How to Establish a Comprehensive E-mail and Internet Usage Policy
To minimize the risks associated with employee use of company-supplied e-mail and Internet access, employers should implement a comprehensive, written policy that covers both e-mail and Internet use. Among other things, the policy should remove any expectation of privacy and set forth a code of conduct for employees to follow. It is also important to train employees to raise awareness of the policy and the consequences of violating it.
Removing the Expectation of Privacy
One of the most fundamental goals of any e-mail or Internet usage policy should be to overcome any employee expectation of privacy in using the company's e-mail or accessing the Internet while at work. An effective policy should put a user on notice that any private, non-business-related activities are done at the user's own risk and with no expectation of privacy. The policy should also clearly state that a password is not an indicator of personal privacy.
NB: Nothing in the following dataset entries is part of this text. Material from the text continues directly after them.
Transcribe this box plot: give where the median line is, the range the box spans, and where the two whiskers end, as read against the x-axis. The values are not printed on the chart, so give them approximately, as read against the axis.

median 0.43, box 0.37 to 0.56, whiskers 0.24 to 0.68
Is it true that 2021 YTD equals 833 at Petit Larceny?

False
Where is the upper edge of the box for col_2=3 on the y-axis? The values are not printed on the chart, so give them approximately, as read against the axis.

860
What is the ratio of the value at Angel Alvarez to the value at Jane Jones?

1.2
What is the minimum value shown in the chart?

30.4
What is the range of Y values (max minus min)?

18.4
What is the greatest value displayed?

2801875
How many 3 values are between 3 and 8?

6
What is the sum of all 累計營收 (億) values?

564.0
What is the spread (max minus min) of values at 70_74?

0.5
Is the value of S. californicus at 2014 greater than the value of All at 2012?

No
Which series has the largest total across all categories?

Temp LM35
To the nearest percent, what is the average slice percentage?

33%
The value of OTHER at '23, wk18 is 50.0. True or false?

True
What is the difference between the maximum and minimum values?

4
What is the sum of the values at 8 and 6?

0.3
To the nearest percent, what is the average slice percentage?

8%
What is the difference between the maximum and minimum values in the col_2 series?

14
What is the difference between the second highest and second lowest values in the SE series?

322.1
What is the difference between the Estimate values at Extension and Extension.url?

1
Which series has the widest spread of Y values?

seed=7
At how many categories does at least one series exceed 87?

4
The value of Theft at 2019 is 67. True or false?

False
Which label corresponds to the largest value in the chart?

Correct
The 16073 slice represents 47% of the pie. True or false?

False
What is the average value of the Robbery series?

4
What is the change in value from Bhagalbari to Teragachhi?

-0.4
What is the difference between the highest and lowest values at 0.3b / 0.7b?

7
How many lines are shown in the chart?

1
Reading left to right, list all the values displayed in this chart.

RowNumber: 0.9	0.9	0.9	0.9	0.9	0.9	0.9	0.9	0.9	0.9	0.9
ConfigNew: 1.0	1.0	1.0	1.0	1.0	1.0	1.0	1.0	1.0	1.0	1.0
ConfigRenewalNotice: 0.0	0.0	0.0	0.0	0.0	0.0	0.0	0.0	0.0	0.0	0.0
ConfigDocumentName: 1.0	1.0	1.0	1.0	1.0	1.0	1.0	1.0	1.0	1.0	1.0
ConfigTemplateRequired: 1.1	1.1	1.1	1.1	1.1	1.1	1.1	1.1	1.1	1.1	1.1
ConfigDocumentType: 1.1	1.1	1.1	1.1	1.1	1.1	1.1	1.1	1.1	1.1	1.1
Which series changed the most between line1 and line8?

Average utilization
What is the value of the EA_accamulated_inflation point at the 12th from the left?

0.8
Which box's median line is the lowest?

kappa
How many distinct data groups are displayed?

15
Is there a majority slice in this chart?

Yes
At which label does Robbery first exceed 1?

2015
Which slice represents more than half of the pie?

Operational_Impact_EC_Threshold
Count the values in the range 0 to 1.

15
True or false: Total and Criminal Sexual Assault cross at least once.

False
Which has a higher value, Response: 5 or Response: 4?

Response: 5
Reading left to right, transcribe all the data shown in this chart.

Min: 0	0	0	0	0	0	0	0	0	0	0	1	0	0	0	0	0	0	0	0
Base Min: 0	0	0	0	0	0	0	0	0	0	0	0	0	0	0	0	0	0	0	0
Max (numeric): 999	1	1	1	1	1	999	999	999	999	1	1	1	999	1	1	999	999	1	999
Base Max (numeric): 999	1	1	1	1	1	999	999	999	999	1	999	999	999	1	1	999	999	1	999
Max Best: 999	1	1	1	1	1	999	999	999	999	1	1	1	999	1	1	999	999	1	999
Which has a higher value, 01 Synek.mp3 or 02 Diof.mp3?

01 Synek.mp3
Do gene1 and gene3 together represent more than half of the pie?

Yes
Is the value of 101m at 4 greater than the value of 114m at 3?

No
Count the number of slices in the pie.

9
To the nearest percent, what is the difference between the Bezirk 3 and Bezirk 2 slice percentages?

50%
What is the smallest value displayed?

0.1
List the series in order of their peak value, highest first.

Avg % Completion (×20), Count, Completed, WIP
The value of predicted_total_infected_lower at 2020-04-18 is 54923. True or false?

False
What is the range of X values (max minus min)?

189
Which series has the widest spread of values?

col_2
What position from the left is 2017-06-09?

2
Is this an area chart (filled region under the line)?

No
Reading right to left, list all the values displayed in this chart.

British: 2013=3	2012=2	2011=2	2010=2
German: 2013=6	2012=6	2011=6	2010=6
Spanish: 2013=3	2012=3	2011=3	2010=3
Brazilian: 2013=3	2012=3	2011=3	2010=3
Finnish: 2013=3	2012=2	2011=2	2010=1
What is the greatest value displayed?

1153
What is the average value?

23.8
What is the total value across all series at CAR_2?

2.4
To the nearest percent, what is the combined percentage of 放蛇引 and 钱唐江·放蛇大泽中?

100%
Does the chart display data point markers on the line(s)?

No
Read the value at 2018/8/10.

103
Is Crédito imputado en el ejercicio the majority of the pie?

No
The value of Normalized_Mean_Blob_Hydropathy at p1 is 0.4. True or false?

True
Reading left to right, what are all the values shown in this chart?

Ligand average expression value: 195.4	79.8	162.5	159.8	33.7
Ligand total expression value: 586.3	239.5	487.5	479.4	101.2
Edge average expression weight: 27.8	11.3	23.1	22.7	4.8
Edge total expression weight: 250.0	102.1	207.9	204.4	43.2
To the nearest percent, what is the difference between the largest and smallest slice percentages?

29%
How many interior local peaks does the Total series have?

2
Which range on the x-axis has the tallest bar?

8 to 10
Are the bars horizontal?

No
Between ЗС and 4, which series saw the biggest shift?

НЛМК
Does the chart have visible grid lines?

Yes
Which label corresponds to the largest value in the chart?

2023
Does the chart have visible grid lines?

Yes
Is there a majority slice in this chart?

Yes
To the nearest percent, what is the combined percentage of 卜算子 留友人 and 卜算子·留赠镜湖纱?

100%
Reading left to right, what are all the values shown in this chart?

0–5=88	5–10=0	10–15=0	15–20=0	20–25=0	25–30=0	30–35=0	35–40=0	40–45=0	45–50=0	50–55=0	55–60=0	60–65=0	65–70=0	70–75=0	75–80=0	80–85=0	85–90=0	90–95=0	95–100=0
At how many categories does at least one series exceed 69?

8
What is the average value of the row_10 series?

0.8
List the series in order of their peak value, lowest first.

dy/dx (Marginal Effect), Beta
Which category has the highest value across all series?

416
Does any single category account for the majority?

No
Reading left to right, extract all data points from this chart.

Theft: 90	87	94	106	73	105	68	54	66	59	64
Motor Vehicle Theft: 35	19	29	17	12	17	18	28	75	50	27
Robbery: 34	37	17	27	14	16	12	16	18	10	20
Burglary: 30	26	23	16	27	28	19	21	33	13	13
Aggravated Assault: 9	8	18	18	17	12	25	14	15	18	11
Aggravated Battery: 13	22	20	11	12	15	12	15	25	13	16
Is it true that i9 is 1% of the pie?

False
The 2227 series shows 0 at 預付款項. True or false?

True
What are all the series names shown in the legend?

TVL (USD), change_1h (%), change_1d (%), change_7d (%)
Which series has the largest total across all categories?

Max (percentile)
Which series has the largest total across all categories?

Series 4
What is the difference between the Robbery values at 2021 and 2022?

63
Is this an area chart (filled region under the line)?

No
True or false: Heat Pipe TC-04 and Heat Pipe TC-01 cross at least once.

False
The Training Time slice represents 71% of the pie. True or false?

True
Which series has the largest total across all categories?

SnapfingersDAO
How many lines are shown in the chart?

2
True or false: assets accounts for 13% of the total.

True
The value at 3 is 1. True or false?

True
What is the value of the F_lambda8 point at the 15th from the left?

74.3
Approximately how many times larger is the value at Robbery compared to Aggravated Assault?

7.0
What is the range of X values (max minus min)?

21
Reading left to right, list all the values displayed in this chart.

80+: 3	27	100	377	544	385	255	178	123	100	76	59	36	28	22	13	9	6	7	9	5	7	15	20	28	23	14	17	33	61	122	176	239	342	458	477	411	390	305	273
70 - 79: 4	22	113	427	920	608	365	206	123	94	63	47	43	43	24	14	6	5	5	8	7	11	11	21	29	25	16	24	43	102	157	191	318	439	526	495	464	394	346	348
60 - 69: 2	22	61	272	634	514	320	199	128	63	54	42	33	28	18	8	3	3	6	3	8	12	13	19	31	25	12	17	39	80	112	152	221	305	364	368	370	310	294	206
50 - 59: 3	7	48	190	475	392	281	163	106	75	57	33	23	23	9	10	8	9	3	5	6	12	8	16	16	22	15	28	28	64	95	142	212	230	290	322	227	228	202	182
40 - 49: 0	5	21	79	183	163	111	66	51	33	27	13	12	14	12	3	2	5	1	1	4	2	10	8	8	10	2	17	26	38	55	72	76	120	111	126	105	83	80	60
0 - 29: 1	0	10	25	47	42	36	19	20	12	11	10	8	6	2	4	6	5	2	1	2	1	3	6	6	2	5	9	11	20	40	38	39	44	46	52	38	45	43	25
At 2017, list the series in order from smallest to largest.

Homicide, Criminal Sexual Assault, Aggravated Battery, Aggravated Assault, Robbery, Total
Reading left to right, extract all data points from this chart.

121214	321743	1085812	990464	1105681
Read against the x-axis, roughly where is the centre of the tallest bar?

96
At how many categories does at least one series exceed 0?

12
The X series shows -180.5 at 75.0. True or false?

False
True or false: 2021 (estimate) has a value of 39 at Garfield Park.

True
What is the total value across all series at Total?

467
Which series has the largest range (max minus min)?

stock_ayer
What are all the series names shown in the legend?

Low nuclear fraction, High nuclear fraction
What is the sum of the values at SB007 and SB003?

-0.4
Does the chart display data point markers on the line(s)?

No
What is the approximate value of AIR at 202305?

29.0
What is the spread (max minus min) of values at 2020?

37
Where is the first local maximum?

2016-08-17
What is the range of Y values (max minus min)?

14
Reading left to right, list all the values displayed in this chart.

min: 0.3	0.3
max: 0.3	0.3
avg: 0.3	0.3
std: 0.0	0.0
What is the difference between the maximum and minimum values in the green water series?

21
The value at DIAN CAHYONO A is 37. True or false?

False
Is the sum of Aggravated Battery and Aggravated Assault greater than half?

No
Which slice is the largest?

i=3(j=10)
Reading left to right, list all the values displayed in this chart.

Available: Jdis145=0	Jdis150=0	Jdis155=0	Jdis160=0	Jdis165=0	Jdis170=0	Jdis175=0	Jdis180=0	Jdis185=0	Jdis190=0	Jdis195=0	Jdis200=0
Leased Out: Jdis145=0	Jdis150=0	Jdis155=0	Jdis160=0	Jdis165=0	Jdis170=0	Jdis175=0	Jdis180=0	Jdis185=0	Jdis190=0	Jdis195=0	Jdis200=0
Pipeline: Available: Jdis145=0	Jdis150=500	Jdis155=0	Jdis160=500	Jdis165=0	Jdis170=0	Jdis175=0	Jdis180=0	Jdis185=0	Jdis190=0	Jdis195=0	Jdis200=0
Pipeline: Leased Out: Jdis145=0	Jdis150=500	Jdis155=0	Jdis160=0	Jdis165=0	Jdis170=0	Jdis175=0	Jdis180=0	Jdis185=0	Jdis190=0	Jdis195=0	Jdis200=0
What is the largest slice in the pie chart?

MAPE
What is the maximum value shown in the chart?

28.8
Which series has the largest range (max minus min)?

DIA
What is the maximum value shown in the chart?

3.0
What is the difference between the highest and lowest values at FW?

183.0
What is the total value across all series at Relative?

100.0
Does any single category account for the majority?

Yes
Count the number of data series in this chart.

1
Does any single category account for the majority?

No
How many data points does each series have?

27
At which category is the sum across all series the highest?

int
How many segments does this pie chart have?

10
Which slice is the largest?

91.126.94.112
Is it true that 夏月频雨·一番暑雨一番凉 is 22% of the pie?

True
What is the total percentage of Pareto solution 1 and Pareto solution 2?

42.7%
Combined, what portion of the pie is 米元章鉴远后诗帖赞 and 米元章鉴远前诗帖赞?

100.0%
The value of such policies is underscored by a recent California court decision. In TBG Insurance Services Corporation v. The Superior Court of Los Angeles County, 96 Cal. App. 4th 443 (2002), the employer provided two computers for an employee's use, one for use at the office and one for use at the employee's home. The employee signed the employer's electronic and telephone equipment policy statement and agreed in writing that his computers could be monitored by his employer. The employee was terminated after monitoring of his home computer revealed that he had visited pornographic web sites. The employee subsequently sued his employer for wrongful termination.
In the discovery phase of the litigation, the employee refused to produce the home computer, on the ground that he had a right to privacy in his use of the home computer under the California Constitution. The court rejected this argument on the ground that the advance notice to the employee of the company's intention to monitor his use of the home computer eliminated any privacy expectations that may have existed. Moreover, the employee's use of the home computer after receiving notice of possible monitoring by the employer amounted to implied consent to the company's monitoring.
Code of Conduct
An e-mail policy should also specify the type of conduct that is prohibited. Among other things, the policy should prohibit:
- Threatening, intimidating, or harassing other employees.
- Using obscene, profane, or abusive language.
- Creating, displaying, or transmitting offensive or derogatory images (including screen savers) that in any way violate the company policy prohibiting employment discrimination and/or harassment.
- Sending confidential materials outside the company or to unauthorized personnel.
Training, Awareness, and Enforcement
Once the policy is implemented, training sessions are recommended to raise employees' awareness of the rules and to educate them on the risks of inappropriate use. Too many employees are simply unaware that a seemingly harmless joke sent by e-mail could lead to legal proceedings against the company, or in some cases, the individual. As a means of reinforcing the policy principles, particularly after an incident of misuse, the company should send periodic reminders to all employees regarding appropriate usage.
Finally, for any policy to be effective, employees must know it has teeth. The policy should make it clear that breaches will lead to discipline, up to and including termination. The policy should be strictly enforced, and policy violations should be dealt with on a consistent basis.
There is no doubt that computer use and communication in the workplace, while providing great benefits, also poses dangers of liability for employers. Having a clear, enforceable policy is a significant step to limiting that liability.